Intervistiamo Vittorio De Agrò, autore de Essere Melvin
Prima di iniziare con l’intervista a Vittorio De Agrò, vorremmo conoscerla meglio; ci parli di sé…. chi è veramente Vittorio De Agrò.
Buongiorno a Lei e a Vostri Lettori. Chi sono? Questa domanda me la pongo ogni giorno la mattina davanti allo specchio dopo aver cacciato un urlo per l’immagine che viene riflessa. Sono un “giovane vecchio” di 37 anni ed un proprietario terriero. E’ una vita che mi danno etichette, ma so con certezza cosa non sono.
Non sono uno scrittore e per questo chiedo scusa, sperando di non essere citato per danni dal sindacato degli scrittori.
In fondo, il romanzo parla di lei: quante sofferenze le ha causato doversi mettere a nudo, in questa maniera così decisa?
Ho scritto Essere Melvin su consiglio del mio psichiatra, lo Splendente, per liberarmi dai “i file” e distruggerli. Scrivere per me è terapeutico. Scrivo tutti i giorni sul mio blog, ilritornodimelvin.wordpress.com, delle mie passioni e della mia vita. Quando a Gennaio 2013 decisi di aprire il blog e di condividere la mia storia con “il mondo” ero un po’ spaventato, temevo per lo più indifferenza, ma ho fin da subito ricevuto affetto e attenzione anche dagli sconosciuti. Si dice che la sofferenza ha anche una funzione catartica.

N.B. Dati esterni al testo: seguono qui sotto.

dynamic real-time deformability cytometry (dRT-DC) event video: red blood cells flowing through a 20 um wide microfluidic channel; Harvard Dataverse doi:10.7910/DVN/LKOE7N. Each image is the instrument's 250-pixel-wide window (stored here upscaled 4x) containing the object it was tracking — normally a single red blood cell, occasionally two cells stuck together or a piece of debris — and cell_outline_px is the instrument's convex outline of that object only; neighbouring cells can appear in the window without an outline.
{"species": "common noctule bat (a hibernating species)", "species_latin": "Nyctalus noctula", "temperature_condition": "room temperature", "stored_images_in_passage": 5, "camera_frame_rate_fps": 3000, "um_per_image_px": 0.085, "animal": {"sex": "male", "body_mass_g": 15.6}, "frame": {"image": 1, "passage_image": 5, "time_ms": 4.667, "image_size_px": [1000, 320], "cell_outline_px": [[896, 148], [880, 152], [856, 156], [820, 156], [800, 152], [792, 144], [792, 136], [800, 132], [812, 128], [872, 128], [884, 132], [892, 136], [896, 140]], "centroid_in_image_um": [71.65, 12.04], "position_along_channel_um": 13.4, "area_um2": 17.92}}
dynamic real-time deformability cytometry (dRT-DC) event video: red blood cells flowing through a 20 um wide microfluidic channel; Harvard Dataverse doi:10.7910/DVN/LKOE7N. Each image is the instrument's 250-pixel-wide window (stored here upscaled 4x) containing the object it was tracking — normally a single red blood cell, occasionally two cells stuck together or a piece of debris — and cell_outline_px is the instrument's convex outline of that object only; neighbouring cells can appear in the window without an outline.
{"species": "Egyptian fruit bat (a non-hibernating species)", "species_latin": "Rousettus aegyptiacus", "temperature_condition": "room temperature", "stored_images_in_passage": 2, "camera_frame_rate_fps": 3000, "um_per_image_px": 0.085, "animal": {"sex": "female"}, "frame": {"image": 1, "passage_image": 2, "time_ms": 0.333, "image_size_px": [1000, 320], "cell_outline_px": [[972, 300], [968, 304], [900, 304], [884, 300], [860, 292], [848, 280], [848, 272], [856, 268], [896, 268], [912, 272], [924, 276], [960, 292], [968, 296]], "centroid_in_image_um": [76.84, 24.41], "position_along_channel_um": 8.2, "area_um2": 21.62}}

Ho provato cosa significa sentirsi “morto dentro”, non provare nulla, essere uno “zombie” tra i vivi. Scrivere mi ha permesso di “tornare a vivere”. La sofferenza l’ho provata per tre anni, nonostante il percorso terapeutico, dopo che la mia vita è implosa nell’estate del 2009. Raccontare di me è stato solo liberatorio e soprattutto curativo.
Anche in virtù della recensione non troppo lusinghiera, mi piacerebbe sapere il suo punto di vista.
Le critiche si accettano tutte e, soprattutto da quelle negative, bisogna trarne motivo di riflessione e suggerimento. Sono solito dire che la mia maestra delle elementari è morta di freddo. La mia professoressa d’italiano del ginnasio disse a mia madre che lo studio non era nelle mie corde e la invitava a farmi dedicare alla vita contadina. Tante volte mi hanno dedicato “il de profundis” e altrettante volte mi sono rialzato. Essere Melvin è un esercizio terapeutico, divenuto dopo il lavoro dell’agenzia letteraria West Egg, la testimonianza del viaggio intimo che ho compiuto. Sono tornato, dopo aver visto “l’inferno” e dopo aver sfidato il Nulla. E’ una testimonianza, ma spero che possa diventare una speranza per chi affronta un disagio mentale. Se ne può uscire, bisogna crederci e non chiudersi in sé stesso. Il “malato mentale” non va isolato, ma aiutato e soprattutto compreso e ascoltato. Non so se dopo questo viaggio, sono un uomo migliore, ma sicuramente sono più forte.
Leggevo che dovrebbe essere tratto un film da questo romanzo: a che punto siamo?
Ho iniziato a formare un gruppo di lavoro per affrontare, al momento,la sfida teatrale. Ci credo e spero nel 2015 di portare Melvin a teatro. Ci sono altri progetti che spero di realizzare con l’aiuto dello sceneggiatore Giancarlo Buzzi, ma come dico sempre,un passo alla volta e incrociamo le dita…
Lei non vuole essere definito uno scrittore, ma bisogna ammetterlo: una volta imboccata questa strada è difficile uscirne. Non mi dica che non sta scrivendo nulla.
Se il sindacato degli scrittori non dovesse chiedermi i danni, un’idea in mente la tengo, ma ancora devo raccogliere il materiale e capire cosa farne. Vi terrò aggiornati.